Professor Christopher Reynolds savors the Jimi Hendrix-replica guitar cake he was given for winning UC Davis' top teaching award.

UC Davis teaching award a noteworthy achievement for professor

Published: Saturday, Mar. 9, 2013 - 12:00 am | Page 1B

Christopher Reynolds is not your average music fan. He holds a doctorate in Renaissance music from Princeton, sings choral music and owns a life-size cutout of Elvis Presley.

But most importantly, he is a professor of musicology at UC Davis and has a penchant for teaching the subject to students.

On Friday, Reynolds was lecturing in his History of Rock class when university Chancellor Linda P.B. Katehi showed up to surprise him with the school's top teaching award – the UC Davis Prize for Undergraduate Teaching and Scholarly Achievement.

"My head started spinning," Reynolds said later in an interview. "I was surprised, but I knew something was afoot when two cameramen showed up to my class."

Katehi offered the professor a flaming guitar cake for winning the honor. But the real award comes later, in the form of a $45,000 check.

The award is touted as the largest of its kind in the country and is funded by donations to the UC Davis Foundation.

"He has a gift for connecting with his students by encouraging them to find their own approach to the material discussed in class and inspiring them to think critically about music," Katehi said, while presenting the award.

At a school known for its science and engineering programs, giving the honor to a faculty member in the arts and humanities came as a surprise.

Last year's prize was awarded to soil science professor Randy Dahlgren.

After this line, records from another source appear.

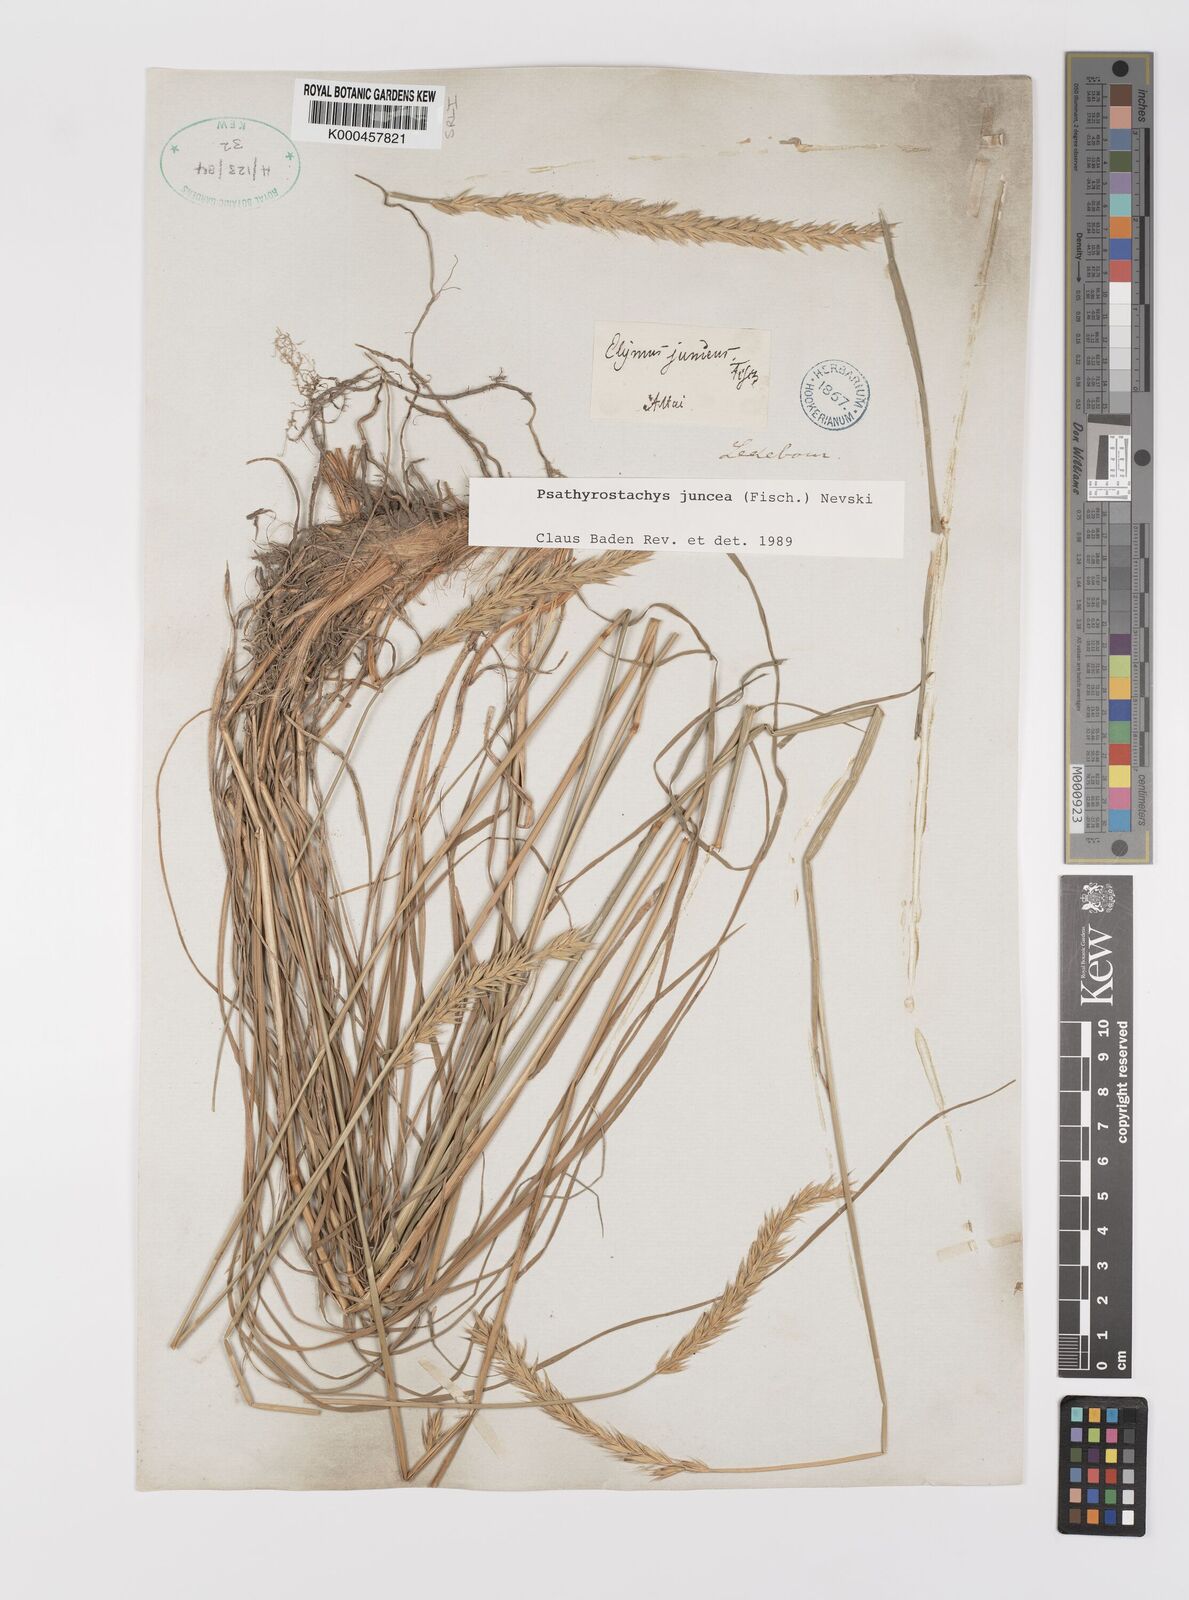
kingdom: Plantae
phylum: Tracheophyta
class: Liliopsida
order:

"I'm thrilled that someone from the humanities and arts is getting this, and that it's me," Reynolds said. "It's a big deal."

One of his favorite things about music is how "two versions of a song may give you an opposite impression."

"It forces you to think: why does this version make you think it's a happy song or a depressive song?" said Reynolds, noting that the tune can change everything.

The soft-spoken professor is writing a book about Beethoven to be released in the next few years.

When asked why he won the award, Reynolds said, "I try to communicate my love of music."